Nella notte tra il 2 e il 3 novembre una banda di almeno 15 persone ha preso d’assalto, a Piacenza, la sede logistica di DHL e ha rubato smartphone e tablet per un valore dichiarato di almeno 2 milioni di euro.
Hanno rubato camion e auto e le hanno incendiate per coprirsi la fuga.
Hanno perimetrato l’area con chiodi in strada.
Si sono dileguati facendo perdere le proprie tracce.
Ricorda qualcosa a qualcuno?
A me sì; a me ricorda le modalità degli assalti ai furgoni blindati delle ultime eclatanti rapine avvenute in Sardegna.
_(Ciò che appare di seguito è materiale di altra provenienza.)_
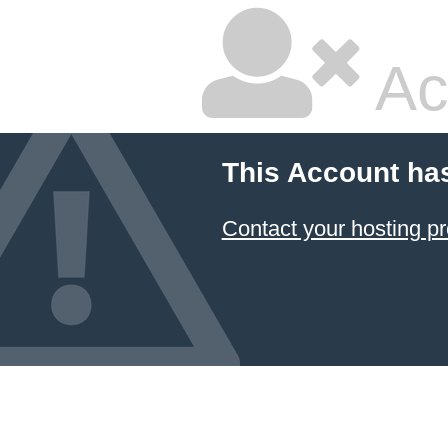
Ac
This Account ha
Contact your hosting pr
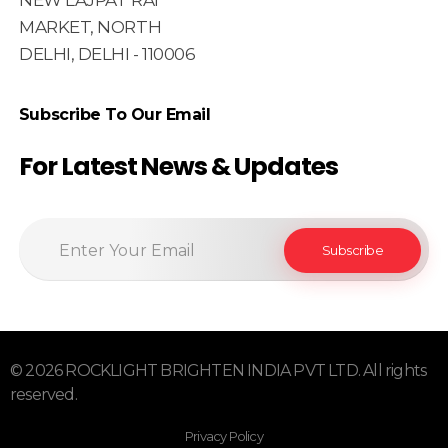
NEW LAJPAT RAI
MARKET, NORTH
DELHI, DELHI - 110006
Subscribe To Our Email
For Latest News & Updates
© 2026 ROCKLIGHT BRIGHTEN INDIA PVT LTD. All rights
reserved.
Privacy Policy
C’è una diffusa tendenza, nella società sarda, a sottovalutare il salto di qualità che la malavita isolana sta facendo. Se ne sta accorgendo la DDA ma è isolata in questa percezione, la magistratura giudicante è scettica, pensa che i loro colleghi abbiano le traveggole.
Invece a leggere bene i fatti che stanno accadendo, si comprende che grazie al traffico di droga la criminalità organizzata si sta capitalizzando, ha le sue attivissime ‘lavatrici’ per pulire il denaro e usa le rapine come uno degli strumenti per finanziarsi e investire di nuovo in droga, poi ripulire i proventi e poi investire in attività e patrimoni puliti.
Perché questa malavita è difficile da stanare? Perché ha imparato il federalismo criminale, cioè quella forma particolarmente consona all’indole sarda, che coniuga individualismo e collaborazione. Le bande esistono solo per le diverse occasioni, ma non si strutturano in sistema né ambiscono al controllo del territorio, che è una cosa ormai vecchia. In Sardegna non c’è neanche il problema del presidio delle zone di spaccio: siamo quattro gatti concentrati in quattro città e in un immenso territorio, dove incontri più cervi e cinghiali che non esseri umani. A cosa servirebbe controllare il territorio?
Questa criminalità non è interessata agli appalti pubblici. Troppo esposti, troppo burocratizzati, con margini alla fine troppo esigui rispetto a droga e rapine. Dove vanno dunque i soldi? In B&B, bar e alberghetti sulla costa, agriturismi, ma anche piccoli e diffusi immobili e esercizi commerciali nella penisola. Tutto realizzato da decine di persone all’insaputa l’una dell’altra. Per un attimo insieme e per sempre ognuno per proprio conto.
Questo mondo è tra noi, vive normalmente in mezzo a noi, si concede solo delle eccezioni. Per questo non li vediamo. Per questo sono gli eroi di molte conversazioni nei bar e nelle caffetterie del Centro Sardegna. È gente divenuta di tendenza.
Scommetto quel che si vuole che a Piacenza erano gli stessi di Sassari. Ma se lo stile fantasmatico sardo si rafforzerà ulteriormente, lentamente diventerà un problema nazionale italiano, perché i sardi sanno combattere per istinto di sopravvivenza e se imparano anche ad essere tattici, allora diventano avversari terribilmente temibili.